27 Finally, Pitcher Partners rejected the submission that the cross-claims lacked utility. Pitcher Partners referred, in this respect, to the reasons of Middleton J in Babscay Pty Ltd v Pitcher Partners (a firm) [2019] FCA 480 at [76], in which his Honour held, in the context of a summary dismissal application in this proceeding, that "one way or another, the amended cross-claims could raise separate issues to the questions that arise in the apportionment analysis." That is to say, there was nothing in the proportionate liability provisions to prevent Pitcher Partners from making direct claims against another party: see also Babscay Pty Ltd v Pitcher Partners (a firm) at [77]-[79] (Middleton J).

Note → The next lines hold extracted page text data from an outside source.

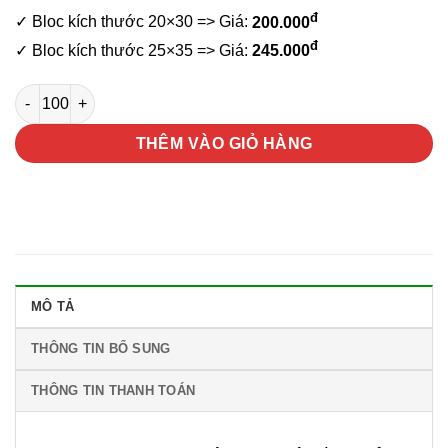
đ
✓ Bloc kích thước 20×30 => Giá:
200.000
đ
✓ Bloc kích thước 25×35 => Giá:
245.000
Lịch bloc laminate Lộc Khai Xuân số lượng
THÊM VÀO GIỎ HÀNG
MÔ TẢ
THÔNG TIN BỔ SUNG
THÔNG TIN THANH TOÁN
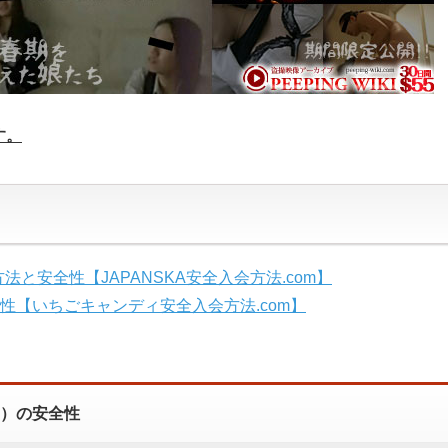
す。
法と安全性【JAPANSKA安全入会方法.com】
性【いちごキャンディ安全入会方法.com】
ィキ）の安全性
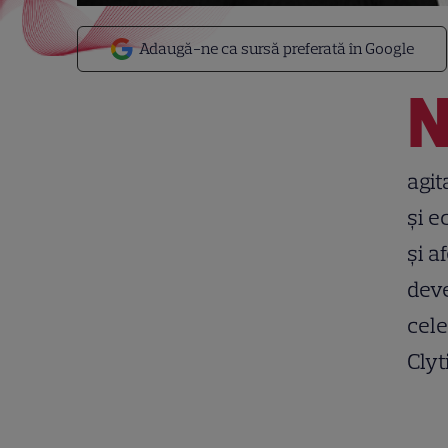
Adaugă-ne ca sursă preferată în Google
agit
și e
și a
deve
cele
Clyt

28 In my view, it was foreseeable, reasonable and prudent for Pitcher Partners to have joined the Cross-Respondents in response to the claims against them by Babscay and to have made direct claims for indemnity from the Cross-Respondents. I have therefore concluded that Babscay and Vannin should pay Pitcher Partners for its liability to pay the costs of the Cross-Respondents. The discontinuance of Pitcher Partners' cross-claims is a corollary of Babscay's discontinuance. In this sense, the discontinuance of the cross-claims was "occasioned" by Babscay's discontinuance of its claims against Pitcher Partners and it is appropriate that an order be made that Babscay and Vannin indemnify Pitcher Partners in respect of their liability to the Cross-Respondents.

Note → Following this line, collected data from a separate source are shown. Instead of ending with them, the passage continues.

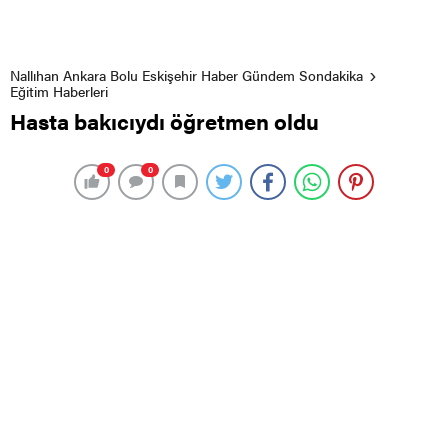
Nallıhan Ankara Bolu Eskişehir Haber Gündem Sondakika
Eğitim Haberleri
Hasta bakıcıydı öğretmen oldu
0
0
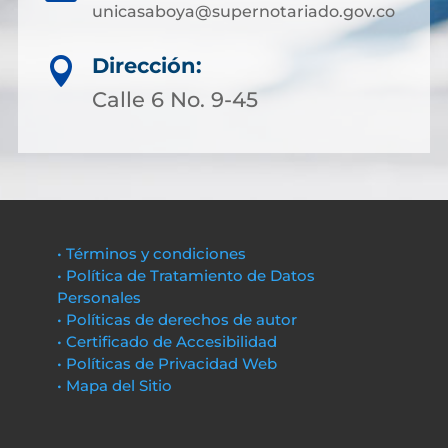
unicasaboya@supernotariado.gov.co
Dirección:

Calle 6 No. 9-45
• Términos y condiciones
• Política de Tratamiento de Datos
Personales
• Políticas de derechos de autor
• Certificado de Accesibilidad
• Políticas de Privacidad Web
• Mapa del Sitio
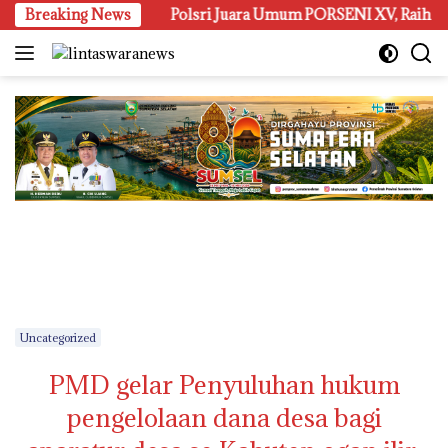
Langsung
 Manis
Breaking News
Polsri Juara Umum PORSENI XV, Raih 60 Medali 
ke
konten
Uncategorized
PMD gelar Penyuluhan hukum
pengelolaan dana desa bagi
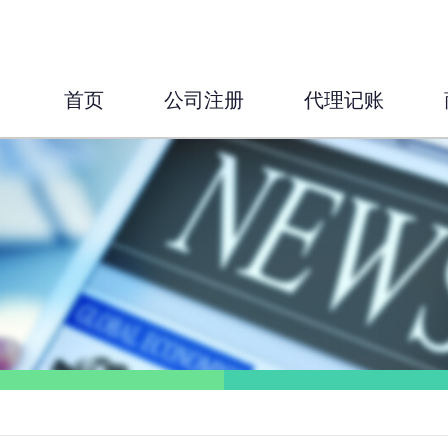
首页
公司注册
代理记账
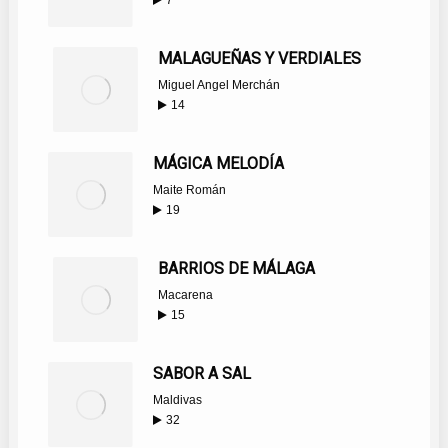
7
MALAGUEÑAS Y VERDIALES
Miguel Angel Merchán
14
MÁGICA MELODÍA
Maite Román
19
BARRIOS DE MÁLAGA
Macarena
15
SABOR A SAL
Maldivas
32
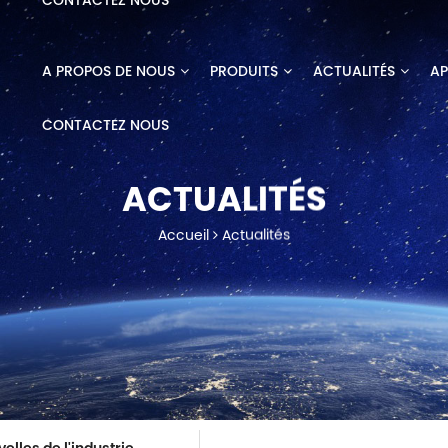
CONTACTEZ NOUS
A PROPOS DE NOUS
PRODUITS
ACTUALITÉS
AP
CONTACTEZ NOUS
ACTUALITÉS
Accueil
Actualités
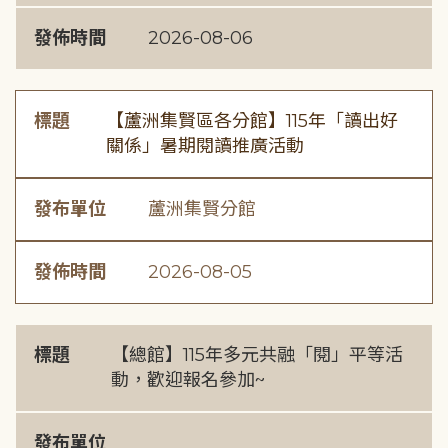
發佈時間
2026-08-06
標題
【蘆洲集賢區各分館】115年「讀出好
關係」暑期閱讀推廣活動
發布單位
蘆洲集賢分館
發佈時間
2026-08-05
標題
【總館】115年多元共融「閱」平等活
動，歡迎報名參加~
發布單位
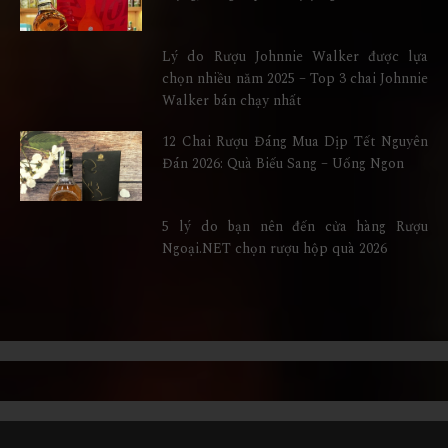
Lý do Rượu Johnnie Walker được lựa
chọn nhiều năm 2025 – Top 3 chai Johnnie
Walker bán chạy nhất
12 Chai Rượu Đáng Mua Dịp Tết Nguyên
Đán 2026: Quà Biếu Sang – Uống Ngon
5 lý do bạn nên đến cửa hàng Rượu
Ngoại.NET chọn rượu hộp quà 2026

29 I accept the submission that the discontinuance of the principal proceeding does not of itself bring an end to the cross-claims. However, I do not accept that Pitcher Partners should pursue the cross-claims to avoid any adverse cost order in favour of the Cross-Respondents. While that may be theoretically possible, it would be inconsistent with the overarching purpose in ss 37M(1) and (2) of the Act - that parties should conduct proceedings with a focus on the real issues in dispute - for Pitcher Partners to continue the cross-claim in order to vindicate its position as to costs. Such a course would require Pitcher Partners to in effect run Babscay's case against itself; the predicate of which it had denied, for the purpose of establishing an entitlement to apportionment and/or contribution in respect of the principal claim that had been discontinued. This course would require the expenditure of substantial sums, as well as the use of substantial court resources, directed to the vindication of Pitcher Partners' position as to costs only. In my view, this course would be unreasonable and antithetical to the duty to act consistently with the overarching purpose in s 37N(1) of the Act: see also s 37N(4) of the Act.

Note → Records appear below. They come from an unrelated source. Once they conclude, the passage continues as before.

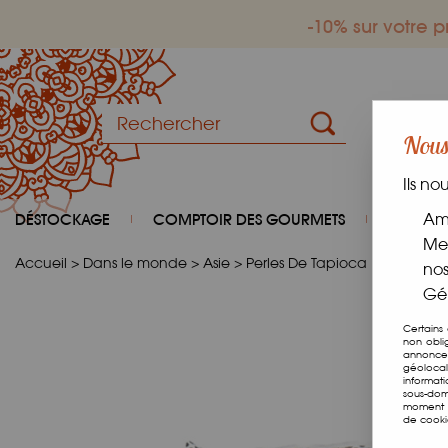
-10% sur votre
Nous 
Ils no
DÉSTOCKAGE
COMPTOIR DES GOURMETS
COIN D
Amé
Mes
Accueil
>
Dans le monde
>
Asie
>
Perles De Tapioca Multicolore
nos
Gér
Certains
non obli
annonces
géolocal
informat
sous-dom
moment e
de cooki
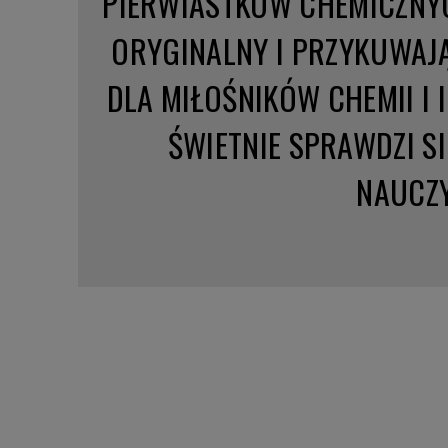
PIERWIASTKÓW CHEMICZNYCH
ORYGINALNY I PRZYKUWAJ
DLA MIŁOŚNIKÓW CHEMII I 
ŚWIETNIE SPRAWDZI SI
NAUCZY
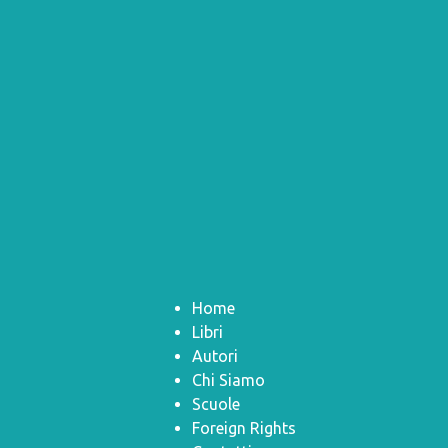
Home
Libri
Autori
Chi Siamo
Scuole
Foreign Rights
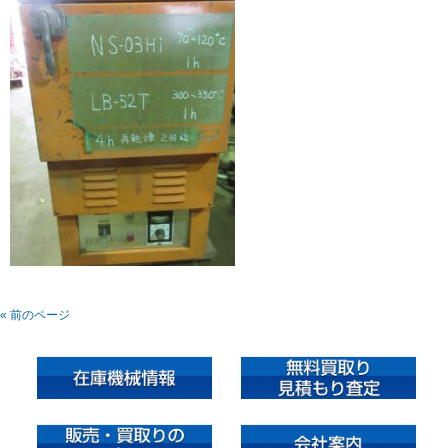
« 前のページ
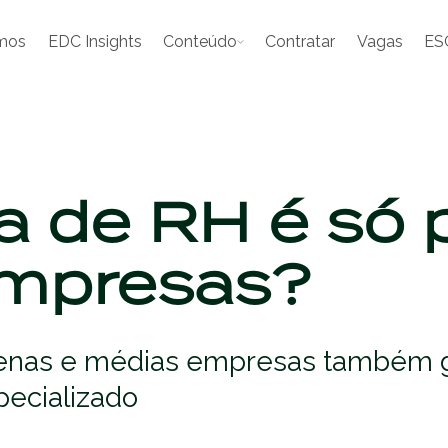
mos
EDC Insights
Conteúdo
Contratar
Vagas
ES
a de RH é só 
empresas?
quenas e médias empresas também 
ecializado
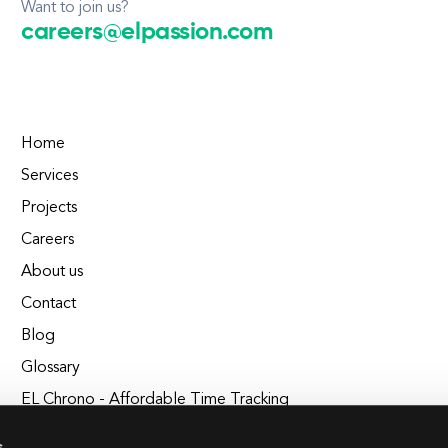
Want to join us?
careers@elpassion.com
Home
Services
Projects
Careers
About us
Contact
Blog
Glossary
EL Chrono - Affordable Time Tracking
BuildEL
s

30 Thus, while theoretically possible that Pitcher Partners may continue to pursue its claims against the Cross-Respondents under r 15.11 of the Rules, such a course would be unwarranted and contrary to the objective expressed in s 37M of the Act. For these reasons, I reject this contention as a factor relevant to the exercise of my discretion. Alternatively, I give no weight to it when considering whether Babscay and Vannin should indemnify Pitcher Partners in respect of their liability for the costs of the Cross-Respondents.
31 There was some debate about whether there should be an order that Babscay and Vannin pay the Cross-Respondents costs directly or whether Pitcher Partners should pay the costs of the Cross-Respondents and recover those costs by way of an indemnity from Babscay and Vannin. This issue was resolved by the parties during the hearing of the application in favour of the latter approach. Accordingly, orders will be made in those terms.